Start of Exercise text
Unbiased approach to profile the variety of small non-coding RNA of human blood plasma with massively parallel sequencing technology

Objective: Understanding structures of circulating RNA expands fundamental knowledge of cell communications and signaling pathways as well as allows developing new molecular diagnostic approaches. The aim of this study was to deploy a new approach to sequencing cDNA library construction which expands the capabilities of high-throughput sequencing analysis of small non-coding RNAs. With the approach, we performed massively parallel sequencing of human blood plasma RNA to document profile of common and peculiar RNA species normally circulating in blood of healthy individuals. Methods: Total RNA was extracted from blood plasma samples of eight apparently healthy individuals. To obtain comprehensive cDNA libraries RNA was dephosphorylated and then 5'-phosphorylated. 5'-Phosphorylated total plasma RNA was ligated with adapters, reverse transcribed and eight personalized cDNA libraries were constructed. Libraries were sequenced with SOLiD (TM) technology. Results/conclusion: Fragments of rRNA, mitochondrial transcripts, microRNAs, fragments of scRNAs, snRNA and snoRNA, fragments of several mRNAs as well as the set of newly discovered transcripts were found to be permanent representatives of human blood plasma RNAs. Advanced mapping allowed to identify circulating herpes virus and enterobacterial transcripts. Documented profile of circulating RNA of healthy individuals provides basis for development of new approaches in research and diagnosis of human pathology.
End of Exercise text
Start of Given data
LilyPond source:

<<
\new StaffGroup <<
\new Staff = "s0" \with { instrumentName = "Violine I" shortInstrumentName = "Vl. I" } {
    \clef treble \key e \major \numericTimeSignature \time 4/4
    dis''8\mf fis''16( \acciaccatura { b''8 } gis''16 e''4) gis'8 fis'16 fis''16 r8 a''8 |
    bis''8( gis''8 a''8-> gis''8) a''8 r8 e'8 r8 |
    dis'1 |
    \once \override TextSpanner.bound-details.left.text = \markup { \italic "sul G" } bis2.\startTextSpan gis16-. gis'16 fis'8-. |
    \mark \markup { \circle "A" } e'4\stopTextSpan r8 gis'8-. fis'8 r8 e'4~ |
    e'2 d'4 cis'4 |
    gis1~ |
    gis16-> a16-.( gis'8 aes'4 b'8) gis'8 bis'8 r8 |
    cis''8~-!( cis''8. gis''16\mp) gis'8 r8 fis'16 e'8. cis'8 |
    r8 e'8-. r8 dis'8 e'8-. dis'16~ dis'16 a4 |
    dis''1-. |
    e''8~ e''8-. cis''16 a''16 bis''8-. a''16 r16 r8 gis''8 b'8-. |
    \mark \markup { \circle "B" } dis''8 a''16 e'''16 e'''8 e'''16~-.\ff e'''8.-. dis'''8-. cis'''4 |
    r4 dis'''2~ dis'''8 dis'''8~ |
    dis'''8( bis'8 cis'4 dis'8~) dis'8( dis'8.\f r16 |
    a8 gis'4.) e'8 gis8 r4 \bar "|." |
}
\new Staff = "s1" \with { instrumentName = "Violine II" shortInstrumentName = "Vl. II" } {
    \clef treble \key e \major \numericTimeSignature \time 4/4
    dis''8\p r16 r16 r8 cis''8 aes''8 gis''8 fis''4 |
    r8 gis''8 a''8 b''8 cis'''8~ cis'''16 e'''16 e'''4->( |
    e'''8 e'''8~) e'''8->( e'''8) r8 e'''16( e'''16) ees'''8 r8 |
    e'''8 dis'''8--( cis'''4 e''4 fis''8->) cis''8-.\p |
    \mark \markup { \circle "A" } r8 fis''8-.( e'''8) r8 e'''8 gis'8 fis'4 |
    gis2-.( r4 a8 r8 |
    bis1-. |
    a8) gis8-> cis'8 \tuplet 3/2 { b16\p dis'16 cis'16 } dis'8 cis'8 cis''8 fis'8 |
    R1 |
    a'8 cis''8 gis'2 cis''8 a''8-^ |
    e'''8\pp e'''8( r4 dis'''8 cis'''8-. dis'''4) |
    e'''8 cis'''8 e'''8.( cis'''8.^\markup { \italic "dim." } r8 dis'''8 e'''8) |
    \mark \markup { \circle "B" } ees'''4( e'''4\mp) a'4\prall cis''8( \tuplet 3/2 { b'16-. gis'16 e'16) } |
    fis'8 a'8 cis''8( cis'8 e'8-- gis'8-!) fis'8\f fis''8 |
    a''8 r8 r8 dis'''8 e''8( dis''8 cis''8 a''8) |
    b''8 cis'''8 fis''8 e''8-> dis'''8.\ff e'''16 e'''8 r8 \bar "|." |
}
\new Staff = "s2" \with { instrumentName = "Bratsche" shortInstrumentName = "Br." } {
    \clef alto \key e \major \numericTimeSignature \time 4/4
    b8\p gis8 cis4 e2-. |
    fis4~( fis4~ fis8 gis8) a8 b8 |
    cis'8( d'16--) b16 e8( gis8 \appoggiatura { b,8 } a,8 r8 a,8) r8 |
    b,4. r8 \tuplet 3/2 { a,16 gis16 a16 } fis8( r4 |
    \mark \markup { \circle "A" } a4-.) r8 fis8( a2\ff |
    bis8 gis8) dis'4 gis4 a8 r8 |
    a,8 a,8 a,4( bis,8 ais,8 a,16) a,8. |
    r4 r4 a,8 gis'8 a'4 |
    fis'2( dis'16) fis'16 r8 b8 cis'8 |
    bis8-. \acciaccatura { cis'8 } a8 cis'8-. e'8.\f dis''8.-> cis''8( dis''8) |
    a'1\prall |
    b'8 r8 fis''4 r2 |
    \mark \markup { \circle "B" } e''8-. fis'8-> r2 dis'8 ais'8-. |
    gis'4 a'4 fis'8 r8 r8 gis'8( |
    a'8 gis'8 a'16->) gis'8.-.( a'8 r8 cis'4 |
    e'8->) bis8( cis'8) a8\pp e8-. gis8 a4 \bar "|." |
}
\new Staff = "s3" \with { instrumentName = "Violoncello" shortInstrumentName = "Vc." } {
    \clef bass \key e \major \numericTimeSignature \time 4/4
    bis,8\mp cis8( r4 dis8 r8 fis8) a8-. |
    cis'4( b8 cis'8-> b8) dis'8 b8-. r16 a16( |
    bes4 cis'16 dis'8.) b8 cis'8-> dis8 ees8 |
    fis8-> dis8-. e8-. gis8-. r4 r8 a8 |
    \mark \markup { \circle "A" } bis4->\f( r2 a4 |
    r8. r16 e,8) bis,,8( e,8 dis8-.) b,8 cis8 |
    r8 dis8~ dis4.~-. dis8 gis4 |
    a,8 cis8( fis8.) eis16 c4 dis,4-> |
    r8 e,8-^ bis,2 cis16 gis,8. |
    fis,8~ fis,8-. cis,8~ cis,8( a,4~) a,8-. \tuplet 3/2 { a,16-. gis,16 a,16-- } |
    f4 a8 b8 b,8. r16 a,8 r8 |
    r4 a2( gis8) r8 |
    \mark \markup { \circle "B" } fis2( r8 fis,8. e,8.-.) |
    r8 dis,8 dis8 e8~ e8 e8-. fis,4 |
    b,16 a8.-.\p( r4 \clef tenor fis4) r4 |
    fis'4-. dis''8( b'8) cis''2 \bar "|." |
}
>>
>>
End of Given data
= What to do =
In the text on sequencing small non-coding RNA in blood plasma, which technology was used to sequence the cDNA libraries? Use only the text to answer; the records are not needed.

= Exercise response =
SOLiD (TM) technology.